Not a Matter of If but When…

I am talking about the next Bear Market. The stock market has been going up pretty much non-stop since March 2009 (see below). Stock market advances do not end just because of old age, but nothing grows to the sky and eventually we will get a recession and a market downturn after this impressive expansion.

The U.S. economy is in good shape today, growing 2% to 3% in real terms with moderate inflation and only slightly rising interest rates.  The recent tax loss changes will benefit both corporate profits and consumer spending. But a recession and a stock market correction will occur at some point.

How should you prepare?  First, if you have done your homework, meaning you have established a sensible asset allocation between things that are safe (bonds and cash) and things which will grow (stocks) then you really don’t have to do much. Just don’t let your emotions get the better of you.  Common stocks tend to go up 6 or 7 years out of every 10 and stock returns over long periods of time will equal the long term growth in corporate profits (4-6% today?) plus a dividend yield of 2%, or a total return of 6-8%. Keep this positive investment message clearly in mind especially when the ominous dark clouds start to appear.

===============

#### JOB
Answer these questions using the bear market piece.
(a) Since when has the stock market been going up pretty much non-stop?
(b) At what real rate is the U.S. economy growing?
(c) In how many years out of every 10 do common stocks tend to go up?
The data that comes next has no connection to the bear market piece.

#### AVAILABLE DATA
===============

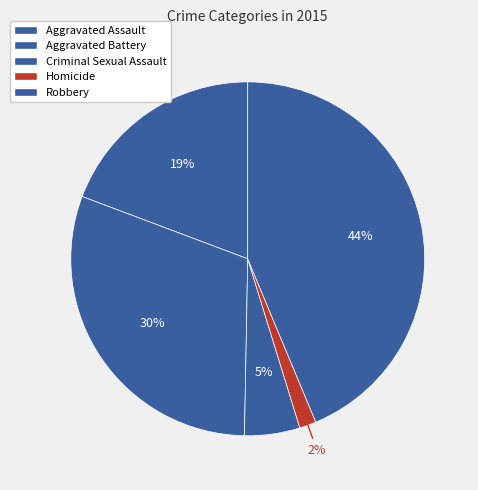

What is the total percentage of Criminal Sexual Assault and Aggravated Assault?

24.3%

===============

#### YOUR RESPONSE
(a) Since March 2009.
(b) 2% to 3%.
(c) 6 or 7 years.